#### [Fragmento seleccionado]
◆ ◆ ◆ ◆

Lozoya, el petate del muerto

Los ex funcionarios priístas de los tiempos de Enrique Peña Nieto y algunos panistas exintegrantes de la Comisión de Energía, encargada de aprobar los cambios constitucionales que permitieron a la iniciativa privada entrar a los negocios del petróleo en México, y dejara de ser el oro negro una riqueza exclusiva de la nación con la que se financiaba al Estado mexicano, están aterrorizados con el petate del muerto; no los asusta su pasado porque son delincuentes de cuello blanco, profesionales, maestros de la transa, la simulación y la doble moral, y será difícil seguirles las huellas a sus malos manejos y pillerías, pero su consciencia los traiciona y los delata.

Para el presidente de México, Andrés Manuel López Obrador -quien juega con ellos como lo hace el gato con su ratón y deja que se desesperen- no es prioridad si lo sancionan, si lo condenan, si logra que cuente Lozoya cómo era que robaban, cómo operaban, como sacaban el dinero del país, que instituciones bancarias se prestaban a ello, porque los bancos están metidos en esto.

El tema de Lozoya tiene entre sus objetivos demostrar que se lucha contra la corrupción, pero lo principal para AMLO de la tragedia de Emilio Lozoya es el efecto electoral que pueda generar a favor de “morena” con este recordatorio de la corrupción del PRI, que parece fuente inagotable.

Si se sanciona a los responsables, incluso si se recuperan millones de pesos de lo transado, el escándalo de Lozoya no ayuda en nada a la recuperación económica de México ni a disminuir la pandemia. Dos asuntos, de verdad importantes, que deberían ocupar la mente de los mexicanos fueron relegados y se colocó en el escenario, como si fuera la salvación de México, el punto de las transas de Lozoya y sus compinches.

◆ ◆ ◆ ◆

#### [Datos guardados]
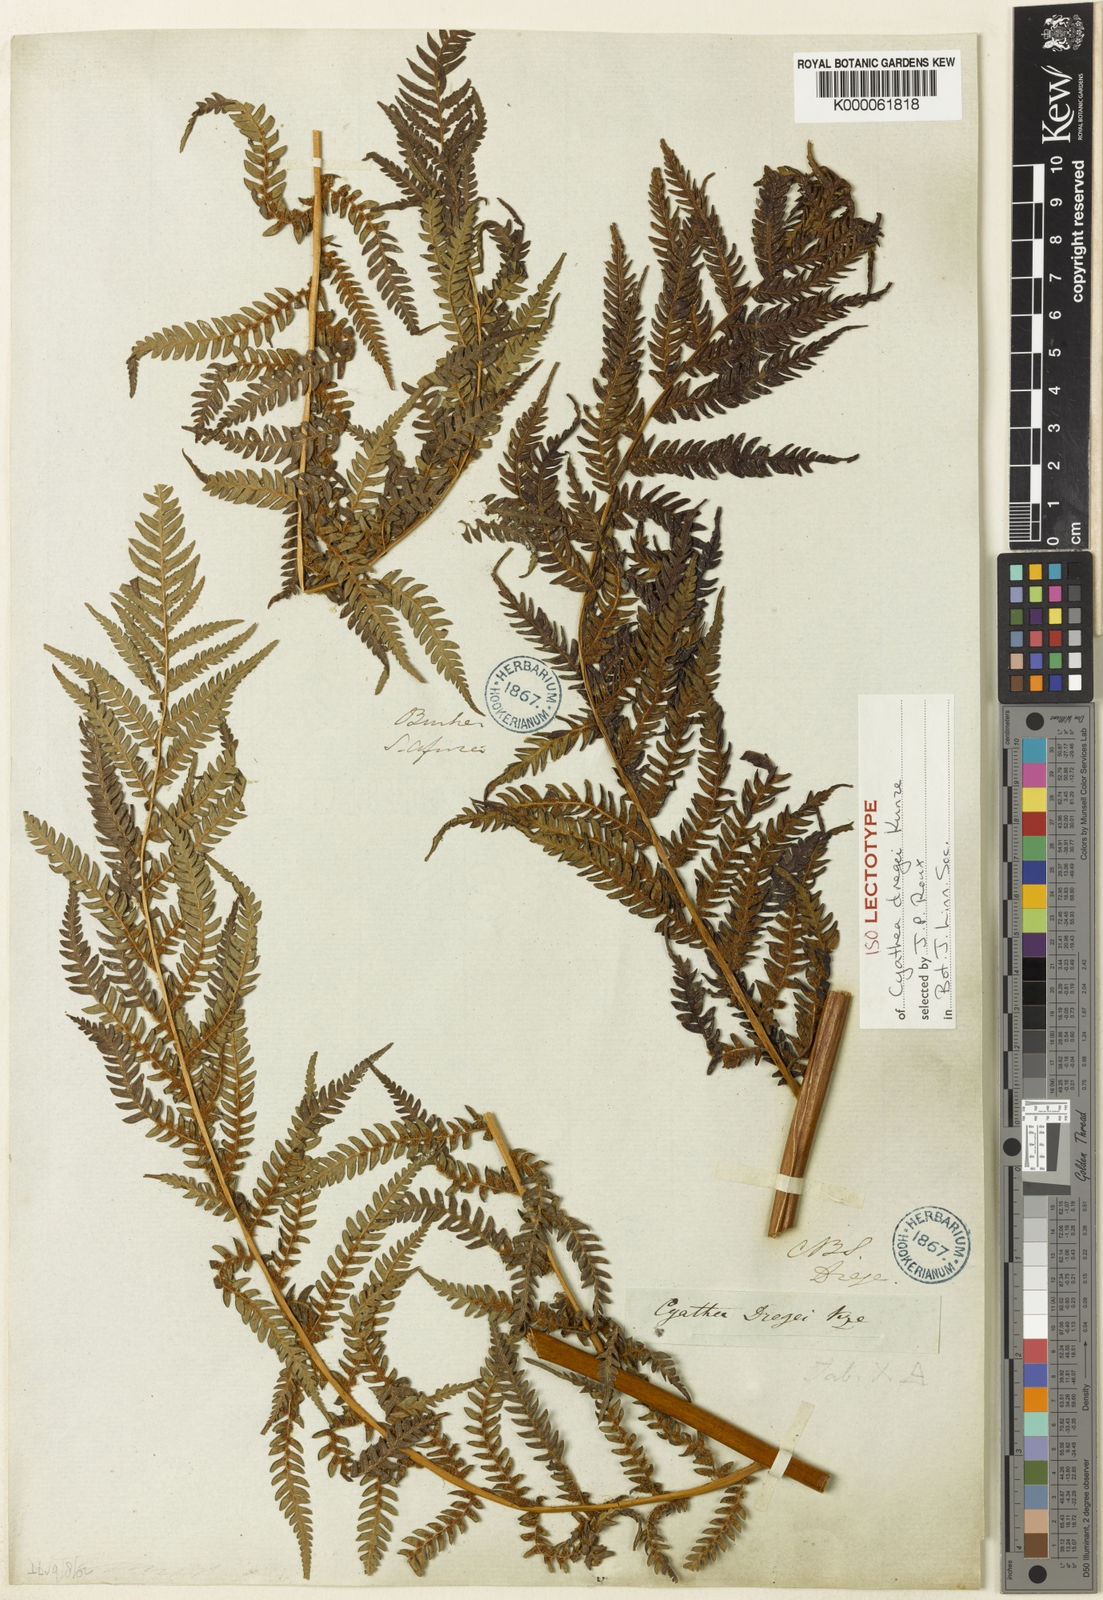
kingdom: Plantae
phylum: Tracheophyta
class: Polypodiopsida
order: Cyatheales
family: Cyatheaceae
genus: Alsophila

◆ ◆ ◆ ◆

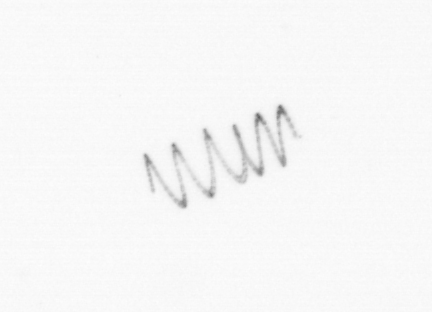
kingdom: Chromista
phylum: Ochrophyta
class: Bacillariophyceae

◆ ◆ ◆ ◆

#### [Objetivo del ejercicio]
Según el texto sobre Lozoya, ¿qué es lo principal para AMLO de la tragedia de Emilio Lozoya? Las líneas no guardan relación con el texto sobre Lozoya.

#### [Resultado de la tarea]
El efecto electoral que pueda generar a favor de “morena” con este recordatorio de la corrupción del PRI.